A survey by cloud access security broker, Netskope finds very few companies are confident that they will comply with the upcoming EU General Data Protection Regulation (GDPR) and many are worried about how they implement the regulations.
According to the findings, only 21% of IT professionals in medium and large businesses felt sure they would comply with upcoming regulations, including the GDPR – which is set to be finalised in Spring 2016 and enforced from 2018.
A further 21% of respondents assumed that their cloud providers would handle compliance obligations on their behalf – a solution currently prohibited by the GDPR legislation. A further 18% of those surveyed admitted that the topic of compliance and regulation surrounding cloud apps “strikes fear into their hearts,” highlighting the extent of confusion and concern in light of the coming changes to the regulatory landscape.
Asked specifically about cloud app use, 29% of IT pros said that they were aware employees use ‘some’ or ‘many’ unauthorised cloud apps within the business. A tiny 7% of respondents from medium and large organisations said they had a solution in place to deal with the use of unsanctioned apps within the workplace. Cloud apps pose a particular challenge to GDPR compliance because they often create unstructured data – which are covered by the legislation, but are typically much harder for organisations to manage because of how the data are created and stored. Data are typically created by users of cloud apps such as productivity or collaboration applications, often meaning that data are stored on mobile devices and shared with others through unsanctioned applications and cloud storage. All of these data are outside the organisation’s direct control, and therefore pose a serious risk to compliance with the GDPR.
The latestNetskope Cloud Report (Autumn 2015) found that the average number of cloud apps in use per enterprise in the Europe, Middle East and Africa (EMEA) region was 608, a 26% increase from the previous report. This demonstrates the huge potential for the creation of unstructured data, the management of which poses significant regulatory risk. To add to this uncertainty, 89.8% of these apps were found to be not enterprise-ready, lacking key functionalities such as security, audit and certification, service-level agreement, legal, privacy, financial viability and vulnerability remediation.

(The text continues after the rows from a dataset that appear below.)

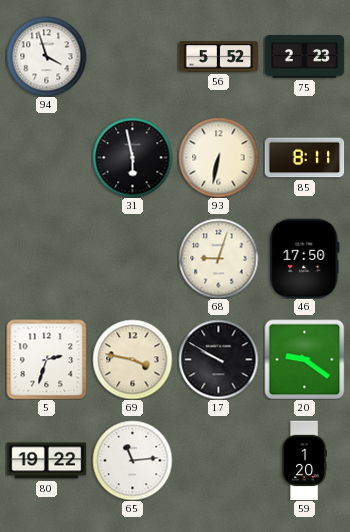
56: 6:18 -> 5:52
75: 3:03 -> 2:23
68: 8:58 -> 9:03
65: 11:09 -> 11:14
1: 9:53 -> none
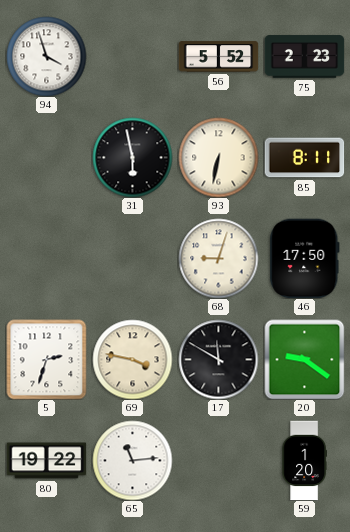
17: 9:50 -> 11:50
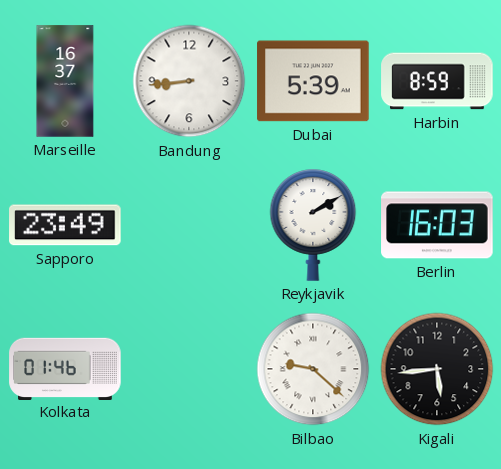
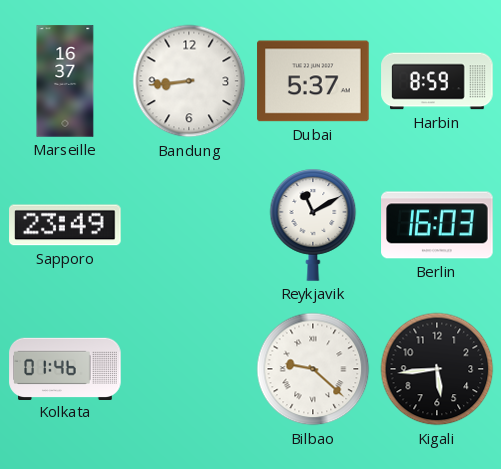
Dubai: 5:39 -> 5:37
Reykjavik: 2:10 -> 11:10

“The GDPR will have far-reaching consequences for both cloud-consuming organisations and cloud vendors,” said Eduard Meelhuysen, VP EMEA, Netskope. “With the ratification of this piece of legislation imminent, the race is on for IT and security teams who now have two years to comply. Although that might sound like a lengthy timeframe to complete preparations, the significant scope of these reforms means that businesses have their work cut out to ensure compliance in time for the EU’s deadline.”
Under the GDPR, organisations must be sure that personal data are processed in ways consistent with the regulation. This means that businesses must take organisational and technical measures, beyond traditional security measures that are aimed at confidentiality, integrity and availability of the data, in order to ensure compliance with the GDPR.
“The key is to start preparations as soon as possible. The technical challenges are made even more significant by the myriad complications presented by the cloud and shadow IT, which make personal data even harder to track and control,” said Meelhuysen. “As a starting point for GDPR compliance, organisations need to conduct an audit to ensure they understand what cloud apps are in use – both sanctioned and unsanctioned – and what data are in those cloud apps.”
Netskope has published an associated downloadable GDPR readiness kit full of information and best practice around achieving GDPR compliance, with specific reference to the challenges posed by cloud app use.